## Excerto do texto
Timothy Francis Donaghy. À primeira vista o nome provavelmente não lhe dirá muito; contudo, trata-se da personagem principal de uma história que abalou por completo a NBA, e o desporto norte-americano nos primeiros anos do século XXI. A história do árbitro de basquetebol é agora objeto do documentário "Untold: Operation Flagrant Foul", disponível na plataforma de streaming 'Netflix'.
Filho de Gerry Donaghy, um dos árbitros mais cotados do basquetebol universitário dos Estados Unidos, e sobrinho de Billy Oakes, árbitro da NBA, Tim nasceu em Filadélfia, mais propriamente em Havertown, local conhecido por ser o berço de muitos dos árbitros de basquetebol, como o caso de Joey Crawford, Mike Callahan, ou Ed Malloy.
Tal como o pai, Tim cedo se apaixonou pela modalidade, começando a apitar jogos da 'Continental Basketball Association' (CBA) destacando-se dos demais ao longo dos sete anos na competição. Em 1994 Tim Donaghy alcançou o patamar de elite ao tornar-se um dos 54 eleitos para apitar na liga profissional norte-americana.
"Era o trabalho dos meus sonhos. Porque tive a oportunidade de correr de um lado para o outro do campo juntamente com os maiores jogadores de basquetebol do mundo. Eu amo o 'basket' desde criança. O meu objetivo era fazer parte disso de alguma forma. Foi um sonho que se tornou realidade", disse Donaghy em entrevista ao programa "60 Minutos".
O princípio do fim
A vida corria de feição ao jovem Tim Donaghy. Com 27 anos, acabado de chegar à NBA, o árbitro não se intimidou e mostrou desde o seu primeiro jogo a sua postura e coragem.
"O meu primeiro jogo foi em Indiana, contra Houston. Nos últimos segundos do jogo, o Reggie Miller tenta um lançamento mas eu assinalo falta ofensiva. E o pavilhão enlouqueceu, atiraram muita coisa para dentro de campo. O jogo foi interrompido durante cerca de 20 minutos. Depois do jogo voltei para o quarto de hotel, liguei a TV e lá estava a minha foto. Dias mais tarde recebi capacetes de futebol em minha casa enviados pelos outros árbitros onde estava escrito: provavelmente tu vais precisar disto no resto da tua carreira", contou.

## Complete o seguinte
[1] Transcreva sem alterações o trecho do texto sobre Tim Donaghy que vai de "Tal como o pai, Tim" até "liga profissional norte-americana.".
[2] Apresente todas as linhas dos registos sob a forma de lista numerada, omitindo as linhas em branco.
O texto e os registos não têm qualquer relação entre si.

## Material fornecido
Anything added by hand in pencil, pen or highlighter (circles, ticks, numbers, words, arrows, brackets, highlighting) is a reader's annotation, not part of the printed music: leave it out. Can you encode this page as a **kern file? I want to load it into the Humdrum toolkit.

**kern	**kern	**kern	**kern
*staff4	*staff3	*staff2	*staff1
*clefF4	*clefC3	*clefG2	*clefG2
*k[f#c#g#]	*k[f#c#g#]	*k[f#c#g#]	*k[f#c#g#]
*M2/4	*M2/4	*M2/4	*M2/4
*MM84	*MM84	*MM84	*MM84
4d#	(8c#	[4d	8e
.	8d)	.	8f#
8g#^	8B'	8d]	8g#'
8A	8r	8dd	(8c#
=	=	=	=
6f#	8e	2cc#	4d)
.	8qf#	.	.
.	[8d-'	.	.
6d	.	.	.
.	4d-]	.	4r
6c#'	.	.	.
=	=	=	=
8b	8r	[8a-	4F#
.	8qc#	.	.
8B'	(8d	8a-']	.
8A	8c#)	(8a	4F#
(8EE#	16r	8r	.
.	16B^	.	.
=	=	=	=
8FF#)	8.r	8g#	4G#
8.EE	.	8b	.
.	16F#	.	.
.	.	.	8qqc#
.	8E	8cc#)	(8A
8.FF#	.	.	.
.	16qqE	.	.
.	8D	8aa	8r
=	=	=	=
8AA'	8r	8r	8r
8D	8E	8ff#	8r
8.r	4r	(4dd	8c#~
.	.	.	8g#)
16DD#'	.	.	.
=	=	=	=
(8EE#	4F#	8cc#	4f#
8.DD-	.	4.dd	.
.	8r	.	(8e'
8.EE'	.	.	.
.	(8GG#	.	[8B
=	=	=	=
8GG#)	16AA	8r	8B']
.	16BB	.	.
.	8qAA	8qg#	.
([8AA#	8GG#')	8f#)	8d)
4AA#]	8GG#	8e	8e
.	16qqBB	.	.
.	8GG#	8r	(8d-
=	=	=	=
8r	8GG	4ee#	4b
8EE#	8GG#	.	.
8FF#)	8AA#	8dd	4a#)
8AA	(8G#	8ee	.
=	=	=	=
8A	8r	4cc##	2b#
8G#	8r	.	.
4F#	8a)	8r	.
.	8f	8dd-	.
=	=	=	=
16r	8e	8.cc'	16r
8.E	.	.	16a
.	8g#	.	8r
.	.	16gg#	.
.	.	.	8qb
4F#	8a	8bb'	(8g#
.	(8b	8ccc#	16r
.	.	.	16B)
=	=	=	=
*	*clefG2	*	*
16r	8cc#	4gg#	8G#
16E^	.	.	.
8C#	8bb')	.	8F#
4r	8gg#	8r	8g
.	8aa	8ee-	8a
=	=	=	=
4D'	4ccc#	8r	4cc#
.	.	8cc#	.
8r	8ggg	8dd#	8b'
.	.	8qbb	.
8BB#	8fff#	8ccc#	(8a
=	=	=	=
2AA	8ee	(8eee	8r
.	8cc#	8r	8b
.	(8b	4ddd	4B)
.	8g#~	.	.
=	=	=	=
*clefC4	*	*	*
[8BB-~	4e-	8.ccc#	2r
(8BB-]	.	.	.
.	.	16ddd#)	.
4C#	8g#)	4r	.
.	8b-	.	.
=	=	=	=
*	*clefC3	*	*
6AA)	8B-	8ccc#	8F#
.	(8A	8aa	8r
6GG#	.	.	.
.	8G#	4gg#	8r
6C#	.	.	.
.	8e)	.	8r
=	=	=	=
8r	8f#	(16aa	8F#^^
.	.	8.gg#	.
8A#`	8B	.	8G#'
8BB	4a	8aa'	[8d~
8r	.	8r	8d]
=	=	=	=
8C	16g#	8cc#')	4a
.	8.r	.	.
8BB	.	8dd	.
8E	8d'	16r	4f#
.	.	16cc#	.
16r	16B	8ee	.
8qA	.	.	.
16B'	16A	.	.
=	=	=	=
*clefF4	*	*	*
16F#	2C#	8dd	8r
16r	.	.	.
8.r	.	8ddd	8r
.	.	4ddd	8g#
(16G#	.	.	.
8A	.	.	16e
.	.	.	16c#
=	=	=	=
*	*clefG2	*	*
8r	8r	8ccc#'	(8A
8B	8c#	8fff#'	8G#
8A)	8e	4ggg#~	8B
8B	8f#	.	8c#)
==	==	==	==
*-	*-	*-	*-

## Em resposta
[1]
Tal como o pai, Tim cedo se apaixonou pela modalidade, começando a apitar jogos da 'Continental Basketball Association' (CBA) destacando-se dos demais ao longo dos sete anos na competição. Em 1994 Tim Donaghy alcançou o patamar de elite ao tornar-se um dos 54 eleitos para apitar na liga profissional norte-americana.

[2]
1. Anything added by hand in pencil, pen or highlighter (circles, ticks, numbers, words, arrows, brackets, highlighting) is a reader's annotation, not part of the printed music: leave it out. Can you encode this page as a **kern file? I want to load it into the Humdrum toolkit.
2. **kern	**kern	**kern	**kern
3. *staff4	*staff3	*staff2	*staff1
4. *clefF4	*clefC3	*clefG2	*clefG2
5. *k[f#c#g#]	*k[f#c#g#]	*k[f#c#g#]	*k[f#c#g#]
6. *M2/4	*M2/4	*M2/4	*M2/4
7. *MM84	*MM84	*MM84	*MM84
8. 4d#	(8c#	[4d	8e
9. .	8d)	.	8f#
10. 8g#^	8B'	8d]	8g#'
11. 8A	8r	8dd	(8c#
12. =	=	=	=
13. 6f#	8e	2cc#	4d)
14. .	8qf#	.	.
15. .	[8d-'	.	.
16. 6d	.	.	.
17. .	4d-]	.	4r
18. 6c#'	.	.	.
19. =	=	=	=
20. 8b	8r	[8a-	4F#
21. .	8qc#	.	.
22. 8B'	(8d	8a-']	.
23. 8A	8c#)	(8a	4F#
24. (8EE#	16r	8r	.
25. .	16B^	.	.
26. =	=	=	=
27. 8FF#)	8.r	8g#	4G#
28. 8.EE	.	8b	.
29. .	16F#	.	.
30. .	.	.	8qqc#
31. .	8E	8cc#)	(8A
32. 8.FF#	.	.	.
33. .	16qqE	.	.
34. .	8D	8aa	8r
35. =	=	=	=
36. 8AA'	8r	8r	8r
37. 8D	8E	8ff#	8r
38. 8.r	4r	(4dd	8c#~
39. .	.	.	8g#)
40. 16DD#'	.	.	.
41. =	=	=	=
42. (8EE#	4F#	8cc#	4f#
43. 8.DD-	.	4.dd	.
44. .	8r	.	(8e'
45. 8.EE'	.	.	.
46. .	(8GG#	.	[8B
47. =	=	=	=
48. 8GG#)	16AA	8r	8B']
49. .	16BB	.	.
50. .	8qAA	8qg#	.
51. ([8AA#	8GG#')	8f#)	8d)
52. 4AA#]	8GG#	8e	8e
53. .	16qqBB	.	.
54. .	8GG#	8r	(8d-
55. =	=	=	=
56. 8r	8GG	4ee#	4b
57. 8EE#	8GG#	.	.
58. 8FF#)	8AA#	8dd	4a#)
59. 8AA	(8G#	8ee	.
60. =	=	=	=
61. 8A	8r	4cc##	2b#
62. 8G#	8r	.	.
63. 4F#	8a)	8r	.
64. .	8f	8dd-	.
65. =	=	=	=
66. 16r	8e	8.cc'	16r
67. 8.E	.	.	16a
68. .	8g#	.	8r
69. .	.	16gg#	.
70. .	.	.	8qb
71. 4F#	8a	8bb'	(8g#
72. .	(8b	8ccc#	16r
73. .	.	.	16B)
74. =	=	=	=
75. *	*clefG2	*	*
76. 16r	8cc#	4gg#	8G#
77. 16E^	.	.	.
78. 8C#	8bb')	.	8F#
79. 4r	8gg#	8r	8g
80. .	8aa	8ee-	8a
81. =	=	=	=
82. 4D'	4ccc#	8r	4cc#
83. .	.	8cc#	.
84. 8r	8ggg	8dd#	8b'
85. .	.	8qbb	.
86. 8BB#	8fff#	8ccc#	(8a
87. =	=	=	=
88. 2AA	8ee	(8eee	8r
89. .	8cc#	8r	8b
90. .	(8b	4ddd	4B)
91. .	8g#~	.	.
92. =	=	=	=
93. *clefC4	*	*	*
94. [8BB-~	4e-	8.ccc#	2r
95. (8BB-]	.	.	.
96. .	.	16ddd#)	.
97. 4C#	8g#)	4r	.
98. .	8b-	.	.
99. =	=	=	=
100. *	*clefC3	*	*
101. 6AA)	8B-	8ccc#	8F#
102. .	(8A	8aa	8r
103. 6GG#	.	.	.
104. .	8G#	4gg#	8r
105. 6C#	.	.	.
106. .	8e)	.	8r
107. =	=	=	=
108. 8r	8f#	(16aa	8F#^^
109. .	.	8.gg#	.
110. 8A#`	8B	.	8G#'
111. 8BB	4a	8aa'	[8d~
112. 8r	.	8r	8d]
113. =	=	=	=
114. 8C	16g#	8cc#')	4a
115. .	8.r	.	.
116. 8BB	.	8dd	.
117. 8E	8d'	16r	4f#
118. .	.	16cc#	.
119. 16r	16B	8ee	.
120. 8qA	.	.	.
121. 16B'	16A	.	.
122. =	=	=	=
123. *clefF4	*	*	*
124. 16F#	2C#	8dd	8r
125. 16r	.	.	.
126. 8.r	.	8ddd	8r
127. .	.	4ddd	8g#
128. (16G#	.	.	.
129. 8A	.	.	16e
130. .	.	.	16c#
131. =	=	=	=
132. *	*clefG2	*	*
133. 8r	8r	8ccc#'	(8A
134. 8B	8c#	8fff#'	8G#
135. 8A)	8e	4ggg#~	8B
136. 8B	8f#	.	8c#)
137. ==	==	==	==
138. *-	*-	*-	*-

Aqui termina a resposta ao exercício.